O réu foi denunciado por homicídio e tráfico de drogas. Na fase do sumário da culpa, o juízo o pronunciou apenas pelo homicídio, diante da ausência do laudo de constatação da substância entorpecente.

Após a juntada do laudo, o Ministério Público aditou a denúncia, mas o pedido não foi recebido pela magistrada. Em recurso, o TJ/MG determinou o recebimento do aditamento e, em cumprimento à decisão, o juiz proferiu nova pronúncia, reavaliando as provas e incluindo o tráfico de drogas.

A defesa recorreu, mas o Tribunal não conheceu do recurso por entender que, quanto ao homicídio, houve preclusão consumativa, já que a decisão era idêntica à anterior nesse ponto e não havia sido impugnada.

Na sustentação oral, o defensor público argumentou que a nova pronúncia substituiu integralmente a anterior e reexaminou todas as provas e imputações, o que legitimaria recurso amplo.

Destacou ainda que não seria possível cindir o exame da pronúncia, pois o homicídio atrai a competência do Tribunal do Júri, e ressaltou o lapso de oito anos entre as duas decisões. “Restringir esse direito é cercear o contraditório e a ampla defesa”, afirmou.

Nova pronúncia não reabre prazo recursal sobre pontos inalterados

O ministro Ribeiro Dantas afirmou que a nova pronúncia, proferida após a reinclusão de crime conexo, não reabre automaticamente o prazo recursal para todos os pontos da decisão anterior, restringindo-se aos capítulos efetivamente modificados.

“A unidade da pronúncia é conceito funcional: visa preservar a coerência lógica e a integralidade do juízo de admissibilidade da acusação, mas não se presta a extinguir a estabilização formal decorrente da inércia recursal. Assim, a reforma parcial do ato, motivada por recurso exclusivo de uma das partes, não autoriza, por si só, a rediscussão de capítulos que permaneceram inalterados e já haviam sido objeto de preclusão consumativa.”

O relator ressaltou que a pronúncia, embora chamada de sentença pelo CPP, é ato interlocutório de admissibilidade da acusação (art. 413) e impugnável por recurso em sentido estrito. Assim, a ausência de impugnação da primeira decisão gerou preclusão, impedindo nova análise de matérias já decididas.

No caso concreto, a nova decisão apenas reincluiu o crime de tráfico de drogas, sem afetar o capítulo do homicídio ou o pedido de legítima defesa, que permaneceram preclusos.

O afastamento da preclusão, observou o ministro, só se justifica diante de alteração substancial da imputação, o que não ocorreu quanto ao homicídio.

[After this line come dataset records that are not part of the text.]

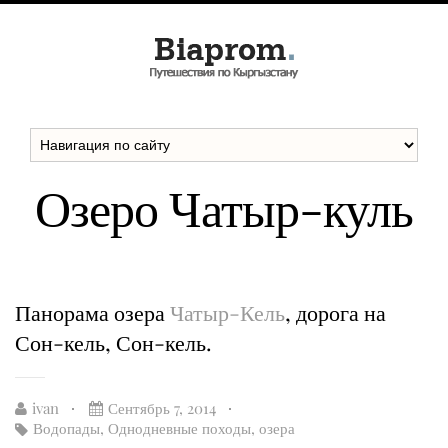
Озеро Чатыр-куль
Панорама озера
Чатыр-Кель
, дорога на
Сон-кель, Сон-кель.
ivan
Сентябрь 7, 2014
Водопады
,
Однодневные походы
,
озера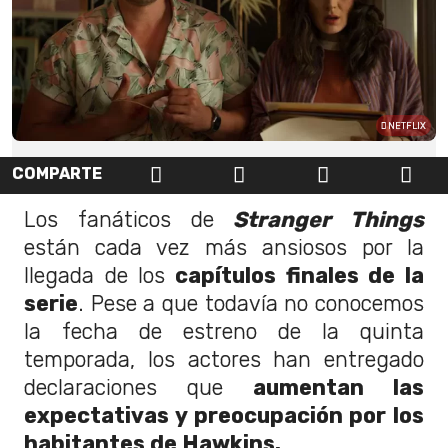
NETFLIX
COMPARTE
Los fanáticos de
Stranger Things
están cada vez más ansiosos por la
llegada de los
capítulos finales de la
serie
. Pese a que todavía no conocemos
la fecha de estreno de la quinta
temporada, los actores han entregado
declaraciones que
aumentan las
expectativas y preocupación por los
habitantes de Hawkins.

Ribeiro Dantas citou precedentes do STJ (HC 91.216 e HC 30.560) que vedam o agravamento da situação do réu em recurso exclusivo da defesa, sob pena de violar o art. 617 do CPP.

Por fim, advertiu que acolher a tese defensiva incentivaria “litigância estratégica”, permitindo reabertura indevida de questões estabilizadas. “A decisão favorável à defesa neste caso poderia beneficiá-la agora, mas criaria precedente potencialmente mais prejudicial às defesas do que à acusação”, concluiu.

Resultado

Os ministros Messod Azulay Neto, Maria Marluce Caldas e Reynaldo Soares da Fonseca acompanharam integralmente o relator. A 5ª turma, assim, negou provimento ao recurso especial, mantendo o acórdão do TJ/MG que reconheceu a preclusão consumativa quanto aos capítulos não modificados da primeira decisão de pronúncia.